The expected output is the line bearing "Rendered at 1241 by 1754 pixels." followed by all remaining lines of the records, each restated word for word.

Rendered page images
++++
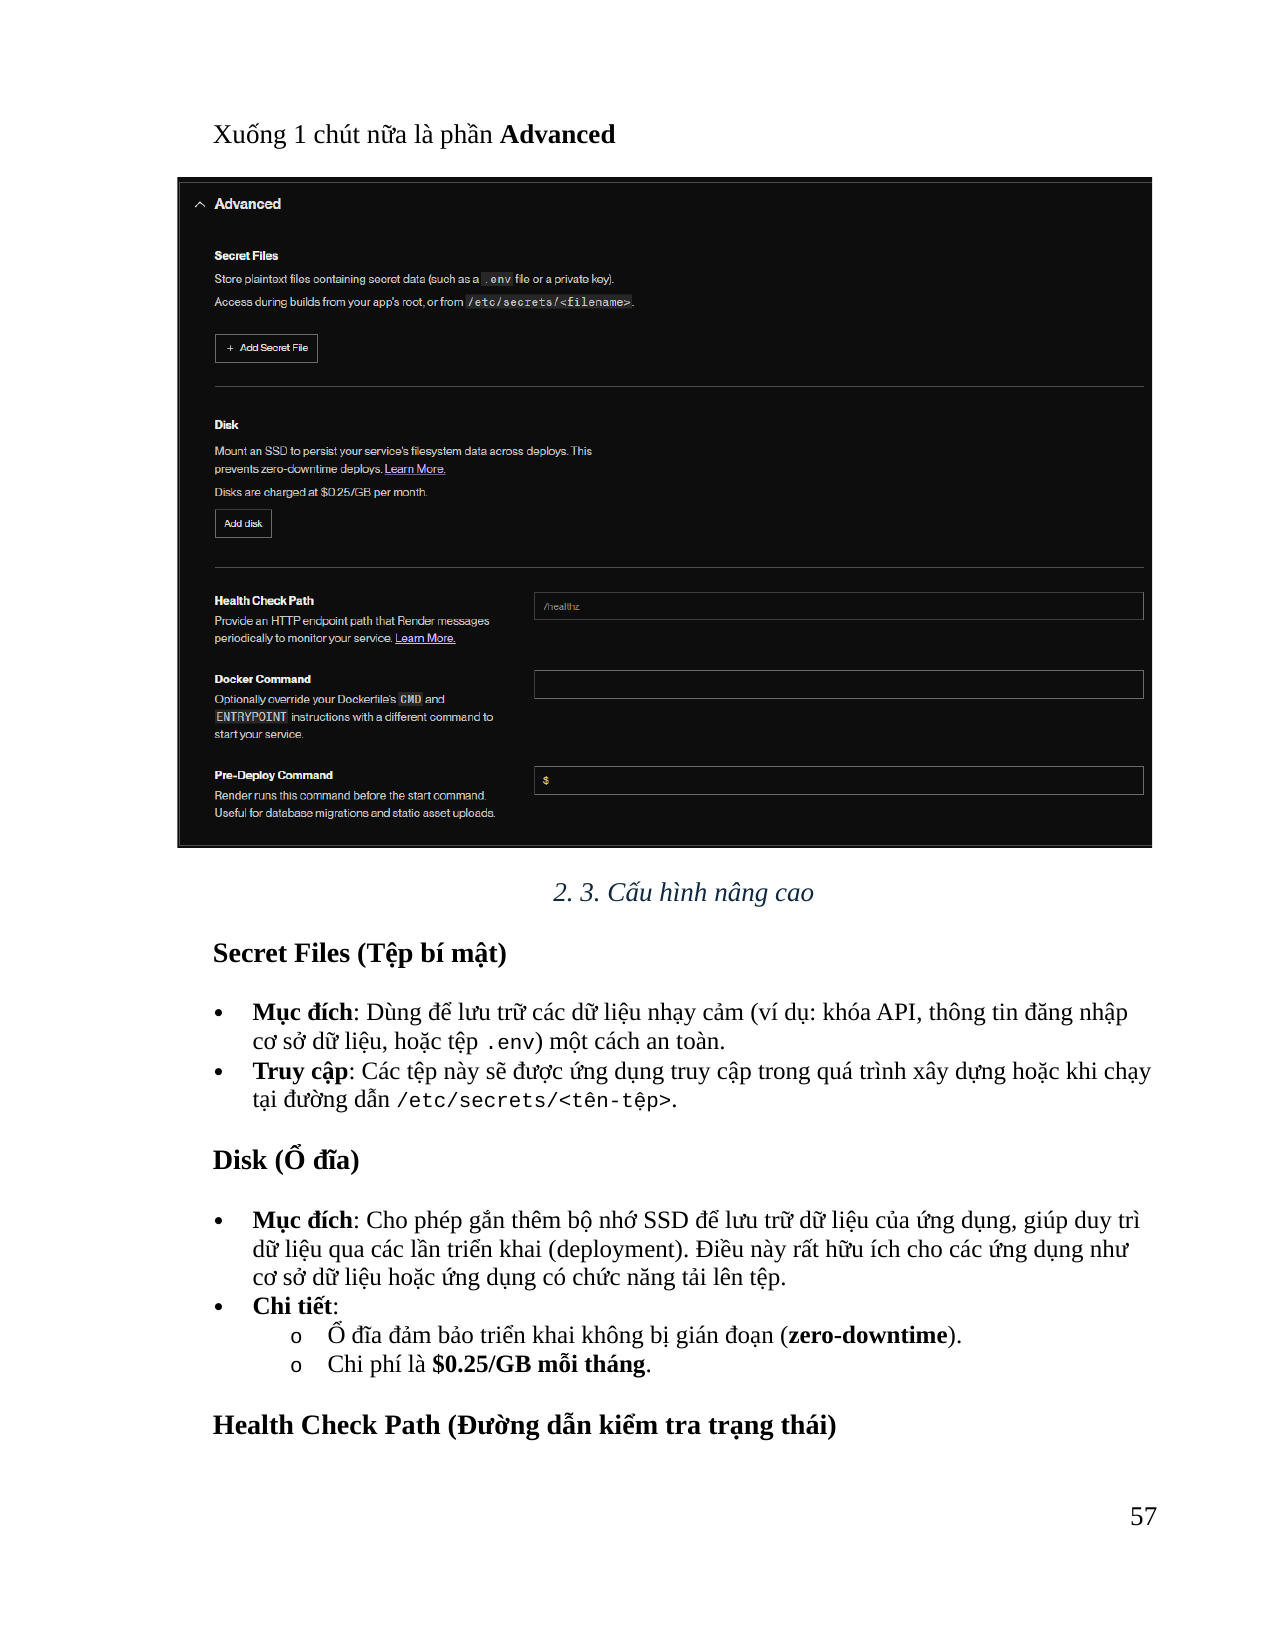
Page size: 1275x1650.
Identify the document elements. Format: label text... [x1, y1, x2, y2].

text Xuống 1 chút nữa là phần Advanced [177, 119, 1157, 150]
picture [177, 177, 1153, 848]
list Ổ đĩa đảm bảo triển khai không bị gián đoạn (zero-downtime). [290, 1320, 1157, 1349]
list Chi tiết: [215, 1291, 1157, 1320]
list Mục đích: Cho phép gắn thêm bộ nhớ SSD để lưu trữ dữ liệu của ứng dụng, giúp duy trì dữ liệu qua các lần triển khai (deployment). Điều này rất hữu ích cho các ứng dụng như cơ sở dữ liệu hoặc ứng dụng có chức năng tải lên tệp. [215, 1205, 1157, 1291]
text Secret Files (Tệp bí mật) [177, 936, 1157, 968]
list Mục đích: Dùng để lưu trữ các dữ liệu nhạy cảm (ví dụ: khóa API, thông tin đăng nhập cơ sở dữ liệu, hoặc tệp .env) một cách an toàn. [215, 997, 1157, 1056]
text Disk (Ổ đĩa) [177, 1143, 1157, 1176]
list Truy cập: Các tệp này sẽ được ứng dụng truy cập trong quá trình xây dựng hoặc khi chạy tại đường dẫn /etc/secrets/<tên-tệp>. [215, 1056, 1157, 1114]
text Health Check Path (Đường dẫn kiểm tra trạng thái) [177, 1408, 1157, 1441]
text 2. 45. Cấu hình nâng cao [177, 876, 1157, 907]
list Chi phí là $0.25/GB mỗi tháng. [290, 1349, 1157, 1379]
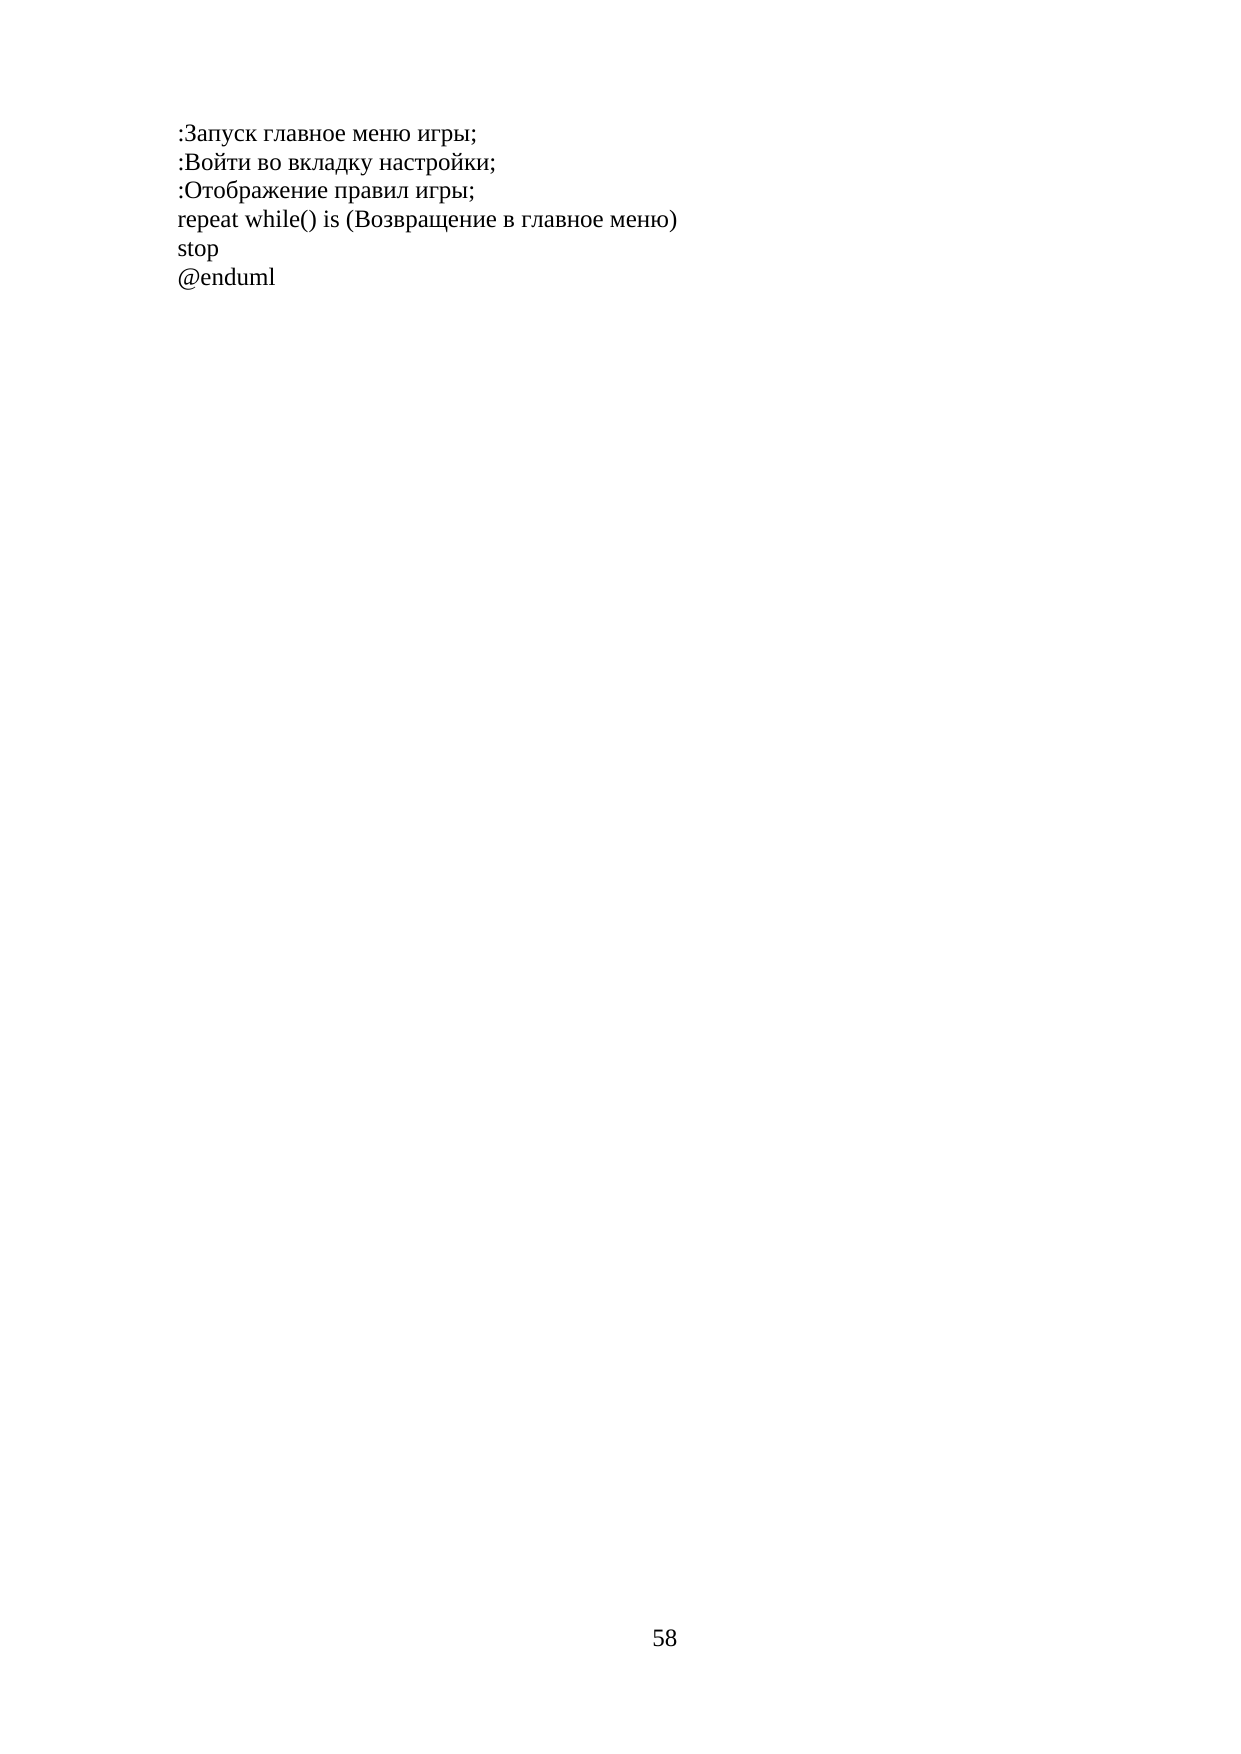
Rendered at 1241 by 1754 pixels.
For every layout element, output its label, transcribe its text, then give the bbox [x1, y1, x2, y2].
++++
* [TASK ANSWER]
Rendered at 1241 by 1754 pixels.
For every layout element, output its label, transcribe its text, then give the bbox [x1, y1, x2, y2].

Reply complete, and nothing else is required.